_Stored dataset items_:
* * *
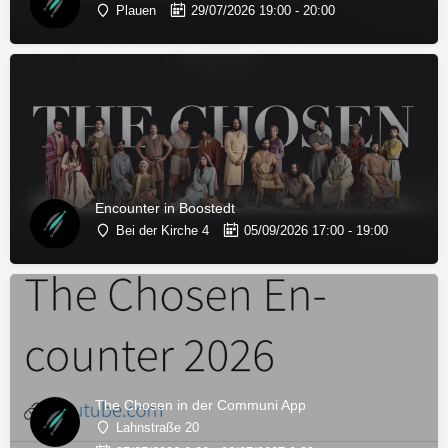
Plauen
29/07/2026 19:00 - 20:00
Encounter in Boostedt
Bei der Kirche 4
05/09/2026 17:00 - 19:00
The Chosen in der Communi App
Lahnstraße 20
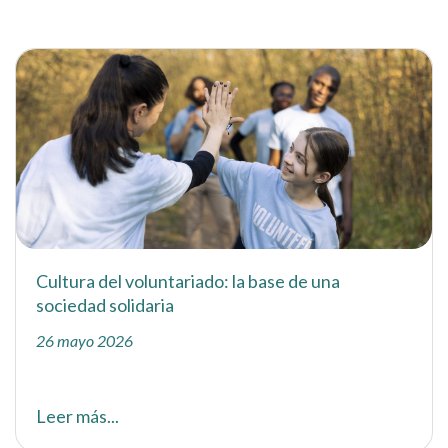
Cultura del voluntariado: la base de una
sociedad solidaria
26 mayo 2026
Leer más...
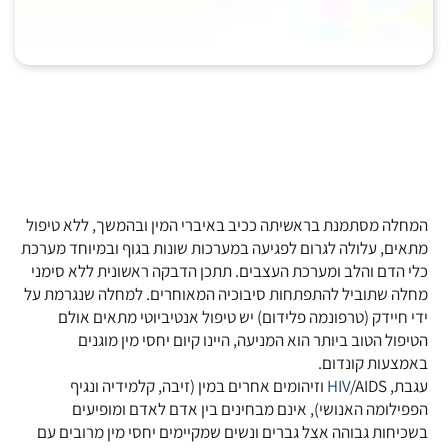
המחלה מסתמנת בראשיתה ככיב באיברי המין ובהמשך, ללא טיפול
מתאים, עלולה לגרום לפגיעה במערכות שונות בגוף ובמיוחד מערכת
כלי הדם והלב ומערכת העצבים. תתכן הדבקה ראשונית ללא סימני
מחלה שתוביל להתפתחות סיבוכיה המאוחרים. למחלה שנגרמת על
ידי חיידק (טרפונמה פלידום) יש טיפול אנטיביוטי מתאים אולם
הטיפול הטוב ביותר הוא המניעה, היינו קיום יחסי מין מוגנים
באמצעות קונדום.
עגבת,
HIV
/AIDS וזיהומים אחרים במין (זיבה, קלמידיה ונגיף
הפפילומה האנושי), אינם מבחינים בין אדם לאדם ומופיעים
בשכיחות גבוהה אצל גברים ונשים שמקיימים יחסי מין מרובים עם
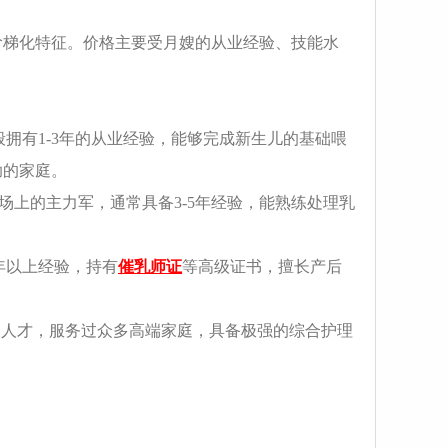
的阶梯化特征。价格主要受月嫂的从业经验、技能水
月嫂一般拥有1-3年的从业经验，能够完成新生儿的基础喂
助的家庭。
青岛市场上的主力军，通常具备3-5年经验，能熟练处理乳
有5年以上经验，持有
催乳师证
等高级证书，擅长产后
业顶尖人才，服务过众多高端家庭，具备极强的综合护理
。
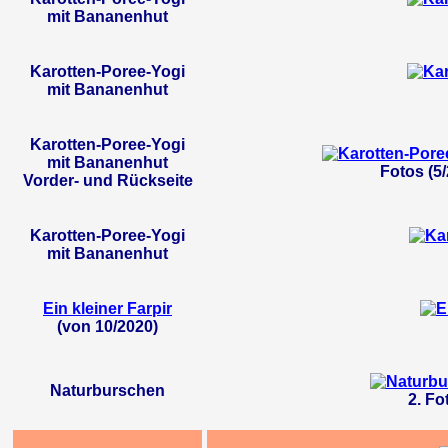
mit Bananenhut
Karotten-Poree-Yogi
mit Bananenhut
Karotten-Poree-Yogi
mit Bananenhut
Fotos (5
Vorder- und Rückseite
Karotten-Poree-Yogi
mit Bananenhut
Ein kleiner Farpir
(von 10/2020)
Naturburschen
2. Fo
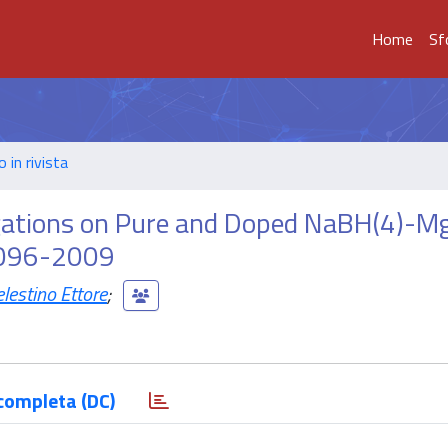
Home
Sf
o in rivista
gations on Pure and Doped NaBH(4)-M
2096-2009
estino Ettore
;
completa (DC)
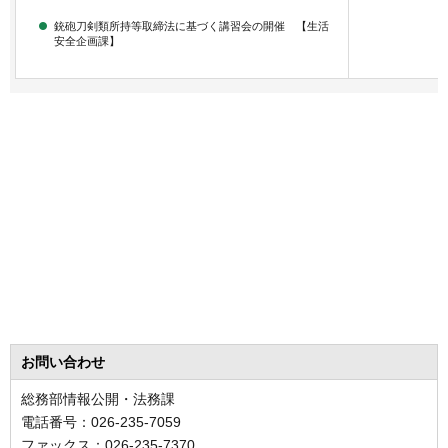
銃砲刀剣類所持等取締法に基づく講習会の開催 【生活
安全企画課】
お問い合わせ
総務部情報公開・法務課
電話番号：026-235-7059
ファックス：026-235-7370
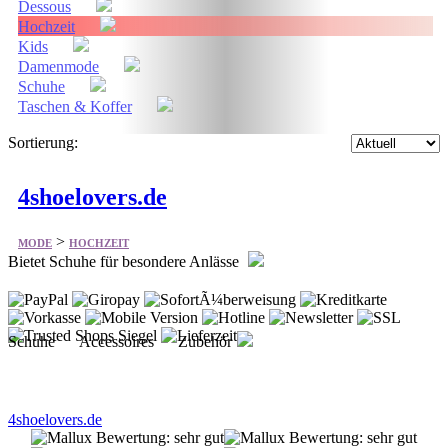
Dessous
Hochzeit
Kids
Damenmode
Schuhe
Taschen & Koffer
Sortierung:
4shoelovers.de
>
MODE
HOCHZEIT
Bietet Schuhe für besondere Anlässe
Schuhe Accessoires Zubehör
4shoelovers.de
* * *
_HOW TO COMPLETE THIS TASK_:
Tell me how many lines in the data include "יחסי", giving only the number.

_EXERCISE SOLUTION_:
2